Otra vez empezaron a correr lágrimas por las mejillas de Gautama. A Sujata le dolía mirar; se apresuró y pronto desapareció por la curva. Gautama deseó que no se hubiera ido. De pronto se sentía solo y desconsolado. «Sujata». No había oído ese nombre en quince años. Pero no se había olvidado de ella. Por eso lloraba, porque cinco años de austeridad no habían logrado borrar sus recuerdos. Todo volvía como un torbellino: la primera vez que vio a Sujata, en su decimoctavo cumpleaños, cuando sus ropas, tan chillonas, podrían haberle quedado bien a un elefante; cuando se envolvió el turbante rojo; la excitación que reprimió cuando sintió deseos de ella. Nada más recordar esas cosas, fue como si una flor marchita en el desierto hubiera recibido las lluvias de la primavera. Su mente se desplegó en hojas y pétalos, trayéndole una imagen tras otra del pasado y, con ellas, las emociones que había querido extinguir. Estaba muy deshidratado, y pronto sus glándulas no tuvieron más que segregar. Sollozando en seco, volvió a experimentar lo que en su día sintió en la ciudad olvidada cuando se dio cuenta de que había perdido a Sujata y toda esperanza de recuperarla: una pena demoledora, un infierno viviente.

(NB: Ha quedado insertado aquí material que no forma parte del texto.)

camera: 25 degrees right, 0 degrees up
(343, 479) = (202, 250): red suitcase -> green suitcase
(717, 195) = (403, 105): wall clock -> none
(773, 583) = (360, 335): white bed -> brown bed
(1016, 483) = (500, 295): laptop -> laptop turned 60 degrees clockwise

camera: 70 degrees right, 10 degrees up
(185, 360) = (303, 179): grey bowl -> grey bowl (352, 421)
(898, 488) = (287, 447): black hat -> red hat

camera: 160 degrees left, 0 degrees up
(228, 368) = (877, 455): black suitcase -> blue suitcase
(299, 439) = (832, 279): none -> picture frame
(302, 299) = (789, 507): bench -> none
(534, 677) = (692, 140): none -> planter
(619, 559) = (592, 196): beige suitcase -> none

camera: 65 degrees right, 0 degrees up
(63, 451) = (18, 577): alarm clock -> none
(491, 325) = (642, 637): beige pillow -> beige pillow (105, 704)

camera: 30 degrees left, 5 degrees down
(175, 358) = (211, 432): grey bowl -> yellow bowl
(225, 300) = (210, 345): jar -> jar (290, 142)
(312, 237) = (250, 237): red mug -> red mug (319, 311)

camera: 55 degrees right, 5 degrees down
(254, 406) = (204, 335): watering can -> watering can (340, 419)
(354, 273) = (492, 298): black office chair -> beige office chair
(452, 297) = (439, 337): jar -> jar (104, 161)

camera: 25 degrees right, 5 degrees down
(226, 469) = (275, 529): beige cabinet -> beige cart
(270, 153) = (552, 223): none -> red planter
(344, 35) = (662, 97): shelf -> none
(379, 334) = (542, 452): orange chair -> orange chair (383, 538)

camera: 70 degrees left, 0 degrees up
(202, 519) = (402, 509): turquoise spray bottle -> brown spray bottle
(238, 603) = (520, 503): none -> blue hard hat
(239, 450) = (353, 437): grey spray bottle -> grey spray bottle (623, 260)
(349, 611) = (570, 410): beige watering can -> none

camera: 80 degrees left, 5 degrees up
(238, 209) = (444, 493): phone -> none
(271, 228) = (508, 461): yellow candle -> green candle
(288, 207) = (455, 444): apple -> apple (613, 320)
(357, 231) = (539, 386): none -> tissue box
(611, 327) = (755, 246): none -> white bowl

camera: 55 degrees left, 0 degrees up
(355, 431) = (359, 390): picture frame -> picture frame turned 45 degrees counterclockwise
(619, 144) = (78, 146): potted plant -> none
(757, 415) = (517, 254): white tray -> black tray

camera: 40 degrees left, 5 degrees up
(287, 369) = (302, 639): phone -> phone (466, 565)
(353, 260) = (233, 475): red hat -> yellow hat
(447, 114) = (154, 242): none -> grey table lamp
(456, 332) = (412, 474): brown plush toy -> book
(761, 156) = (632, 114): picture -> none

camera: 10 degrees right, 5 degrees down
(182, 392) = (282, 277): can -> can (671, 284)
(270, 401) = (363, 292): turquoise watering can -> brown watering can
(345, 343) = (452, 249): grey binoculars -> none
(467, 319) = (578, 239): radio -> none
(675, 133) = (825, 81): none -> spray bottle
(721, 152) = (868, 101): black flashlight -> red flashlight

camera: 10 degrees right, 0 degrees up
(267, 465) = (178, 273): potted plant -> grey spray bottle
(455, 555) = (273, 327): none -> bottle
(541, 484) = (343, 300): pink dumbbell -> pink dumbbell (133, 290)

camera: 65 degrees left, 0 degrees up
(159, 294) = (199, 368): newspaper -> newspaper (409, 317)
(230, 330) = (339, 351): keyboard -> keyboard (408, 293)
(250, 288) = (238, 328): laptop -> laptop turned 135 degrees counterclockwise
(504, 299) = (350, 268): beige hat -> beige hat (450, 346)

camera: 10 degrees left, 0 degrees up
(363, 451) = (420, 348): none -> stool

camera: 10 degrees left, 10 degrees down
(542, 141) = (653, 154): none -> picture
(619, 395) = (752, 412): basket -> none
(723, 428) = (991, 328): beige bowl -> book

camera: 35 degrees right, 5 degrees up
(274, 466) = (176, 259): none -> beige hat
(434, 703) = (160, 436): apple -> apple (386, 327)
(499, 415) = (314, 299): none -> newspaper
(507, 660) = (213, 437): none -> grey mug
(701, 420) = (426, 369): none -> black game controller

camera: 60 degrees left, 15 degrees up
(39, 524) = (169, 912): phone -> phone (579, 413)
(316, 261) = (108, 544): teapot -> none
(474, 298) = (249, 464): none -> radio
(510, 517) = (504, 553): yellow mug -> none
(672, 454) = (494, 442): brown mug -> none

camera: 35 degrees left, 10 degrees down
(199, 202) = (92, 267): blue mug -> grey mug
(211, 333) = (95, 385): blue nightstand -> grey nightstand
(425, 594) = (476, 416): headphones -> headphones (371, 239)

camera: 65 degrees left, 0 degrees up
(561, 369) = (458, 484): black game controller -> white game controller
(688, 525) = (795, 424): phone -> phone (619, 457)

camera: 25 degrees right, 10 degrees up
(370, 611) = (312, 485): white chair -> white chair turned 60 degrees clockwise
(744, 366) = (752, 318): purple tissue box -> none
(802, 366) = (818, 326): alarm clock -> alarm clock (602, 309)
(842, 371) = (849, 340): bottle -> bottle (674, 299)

Gautama giró la cabeza y miró atrás, hacia la jungla. La mirada no le devolvió nada. No era ni un cielo amistoso ni una espesura peligrosa. Las flores no sonreían, el aire no tenía una humedad exuberante y envolvente. Lo único que vio fue la expresión en blanco de la naturaleza, y lo invadió un sentimiento de horror. Quería vomitar, pero trató de retener el arroz dulce y el agua con todas sus fuerzas. Débil como estaba, apenas podía oír sus pensamientos, que le decían que tenía que sobrevivir. El karma no había muerto y él tampoco. Cuando reunió algunas fuerzas, pudo pensar en el porqué de su fracaso.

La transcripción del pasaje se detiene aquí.